— Begin Text section —

# Weathering an all wood scratch built stock car?



## jemurrer (May 7, 2013)

I built a 1:20.3 short stock car board by board, cut entirely from one piece of walnut (leaving in knots rots and other defects in the wood). My question is weather to artifically weather it or allow time and nature do it for me.


----------



## Totalwrecker (Feb 26, 2009)

Do it yourself, Ma Nature tends to disassemble too. 

John


----------



## Dave Meashey (Jan 2, 2008)

I agree with John. You want it to LOOK decrepit, but not actually be subject to the diminishing effects of an outdoor environment.

For example, the "accommodations car" is built with coffee stir sticks that were treated with acrylic washes.










I have not tried it, but have also read that steel wool dissolved in vinegar yields a good weathering wash.

Best,
David Meashey


----------



## Jerry Barnes (Jan 2, 2008)

I used india ink mixed with some alcohol. 








I used some UP yellow drybrushed on it some also.


----------



## tj-lee (Jan 2, 2008)

> steel wool dissolved in vinegar yields a good weathering wash

I've had some good luck with steel wool and vinegar. Depends on the wood and the amount of tannin in it which is what reacts with the solution. 











http://tjstrains.com/568/chemically-staining-wood/

Best,
TJ


----------



## jemurrer (May 7, 2013)

— End Text section —

- _Given instruction A_
Write out the part of the weathering thread that runs from "Do it yourself, Ma" through "with acrylic washes.".
The forum thread and the records that follow it come from separate sources.

— Begin Exercise input —

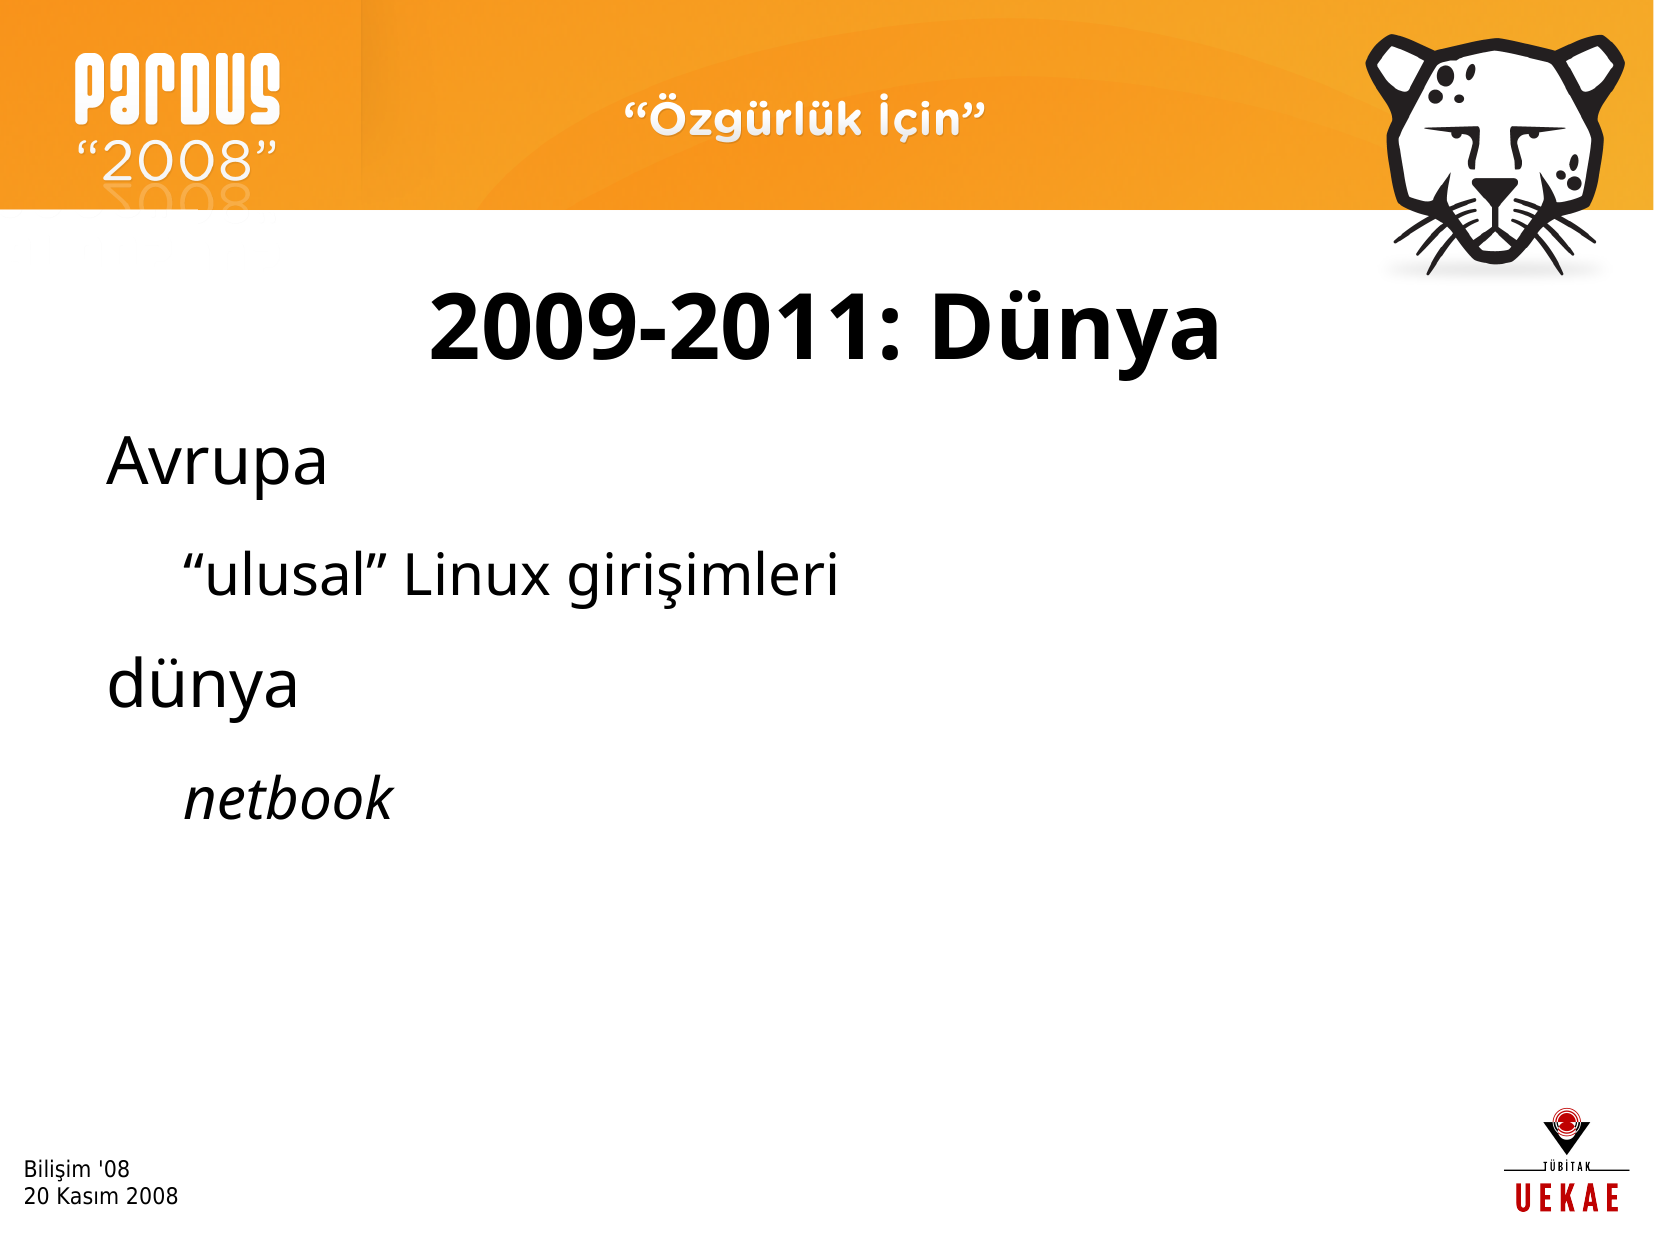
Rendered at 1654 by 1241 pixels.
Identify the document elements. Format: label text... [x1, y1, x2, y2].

picture [1500, 1104, 1634, 1215]
picture [0, 0, 1654, 293]
list Avrupa “ulusal” Linux girişimleri dünya netbook [88, 413, 1571, 1050]
title 2009-2011: Dünya [82, 220, 1571, 428]
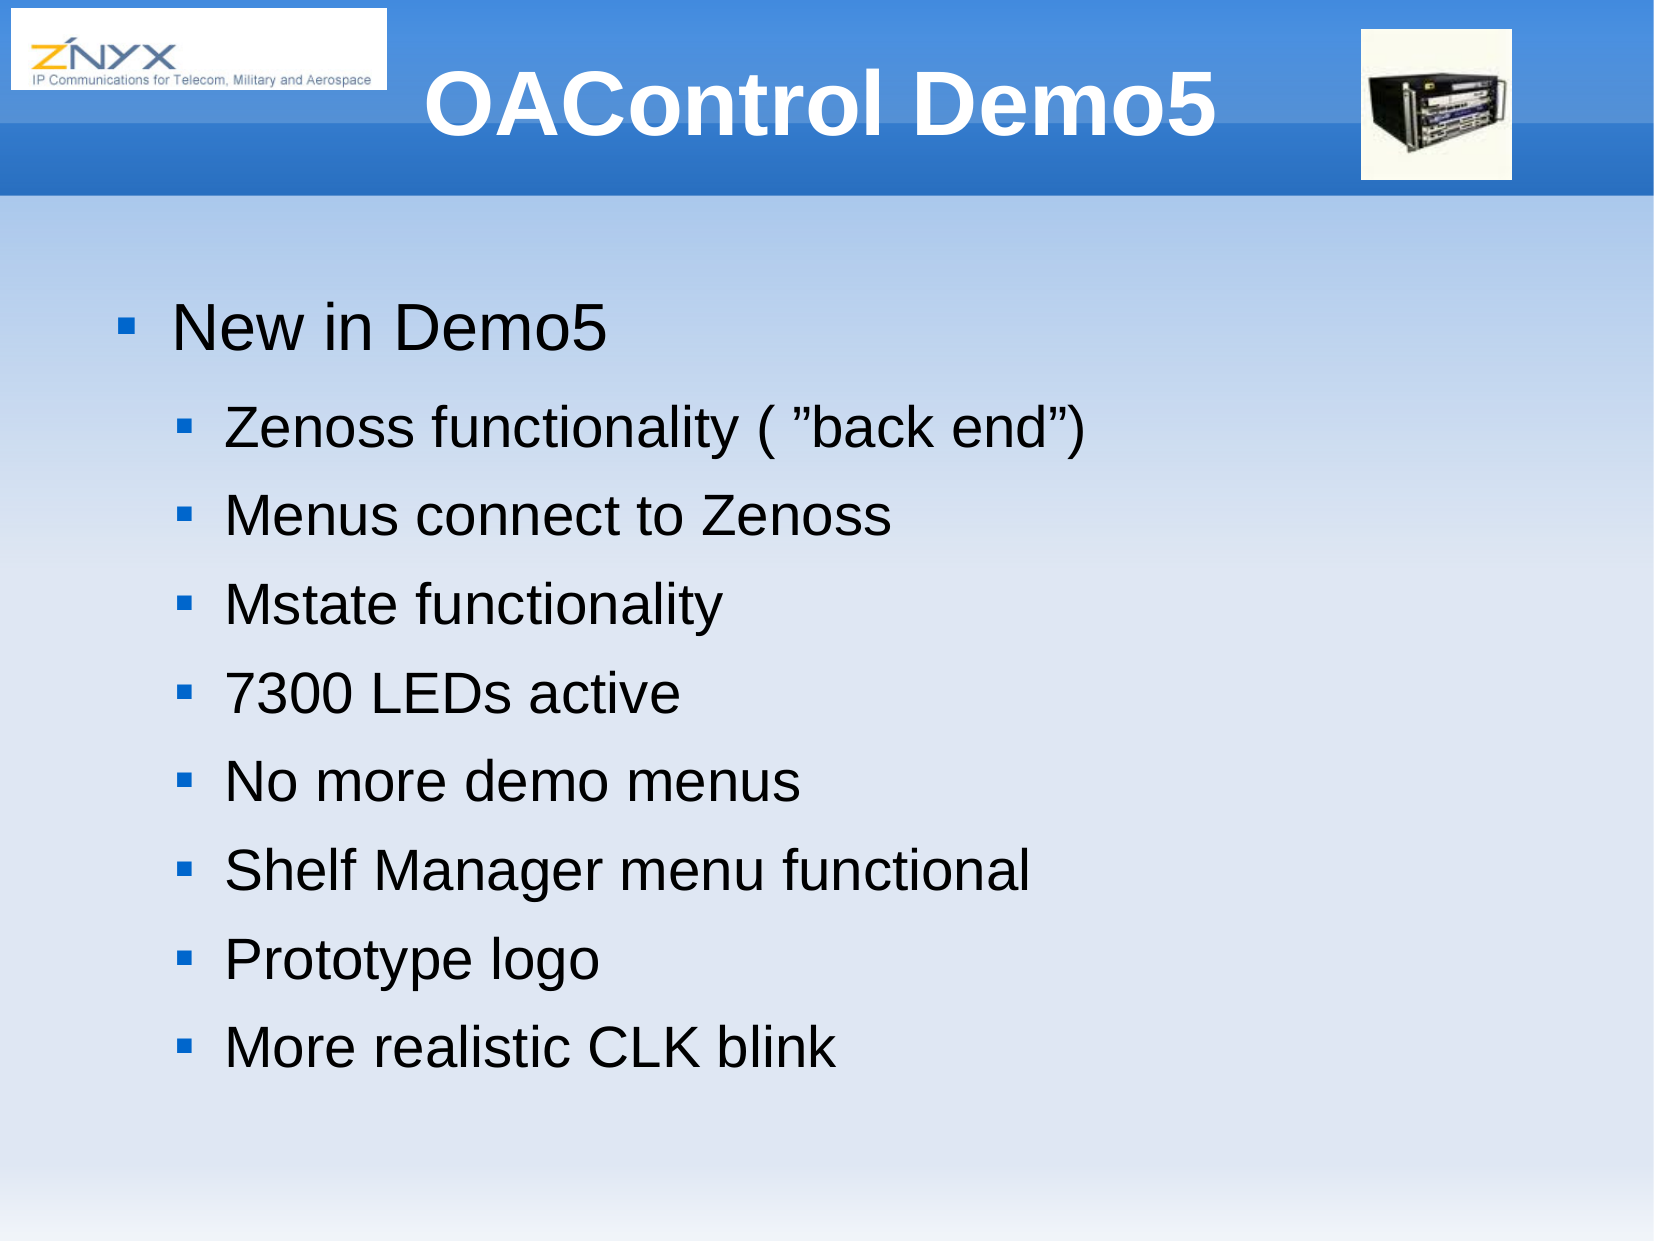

— End Exercise input —

- _Given instruction B_
Substitute "page parts" for "document elements" throughout the records and give all their lines again with nothing else changed, leaving out the pictures.

- _Exercise solution A_
Do it yourself, Ma Nature tends to disassemble too. 

John


----------



## Dave Meashey (Jan 2, 2008)

I agree with John. You want it to LOOK decrepit, but not actually be subject to the diminishing effects of an outdoor environment.

For example, the "accommodations car" is built with coffee stir sticks that were treated with acrylic washes.

- _Exercise solution B_
Rendered at 1654 by 1241 pixels.
Identify the page parts. Format: label text... [x1, y1, x2, y2].

picture [1500, 1104, 1634, 1215]
picture [0, 0, 1654, 293]
list Avrupa “ulusal” Linux girişimleri dünya netbook [88, 413, 1571, 1050]
title 2009-2011: Dünya [82, 220, 1571, 428]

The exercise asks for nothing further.